Unfortunately, again we don't have a say as to how government spends our money, which is why we are in the situation we are in. The abject corruption is shocking. Security firms should also be forced to use rescue dogs and not dogs bred for this industry. Its disgusting.

Dear Editor

Having employed security companies at our building, I have a modicum of knowledge re security guards and their companies. Most are not much more than receptionists, which is ok, because believe it or not, they are not allowed to do a damn thing except call their office or the police if there is a problem. (Our company also does 2 unannounced visits per day randomly.) They are mostly grade D and serve the function of 'personal comfort to the building occupier'. Luckily 99% of intruders are discouraged by their presence.
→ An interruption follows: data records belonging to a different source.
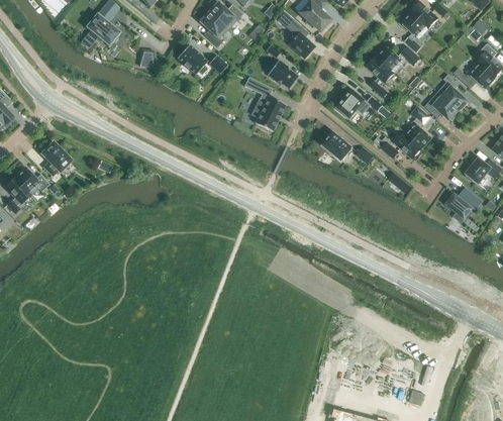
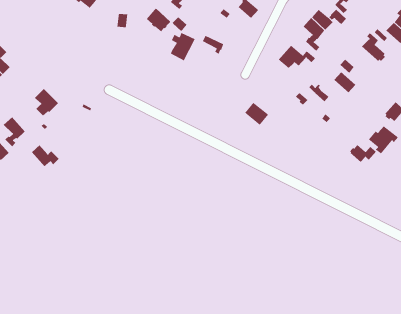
building: [267,60,298,89] -> none
building: [424,91,459,120] -> none
building: [255,96,286,131] -> [170,32,196,61]
building: [322,131,353,161] -> [244,102,269,126]
building: [394,131,422,159] -> none
building: [15,167,49,194] -> [31,145,60,167]
building: none -> [349,144,377,163]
We pay approx R30,000 pm for a 3 man rotation. i understand that a six man rotation with 2 dogs would cost approx R50,000 and to have 18 man with 6 dogs will cost approx. R90,000 to R100,000 pm. Any other amount is graft, theft or Guptanomics. I think the DA council, municipality and government needs a wake up, or get better advisers.

Dear Editor

While this may be beyond the scope of this particular article, something that did strike me was the abysmally low pay that is regarded as standard for security guards.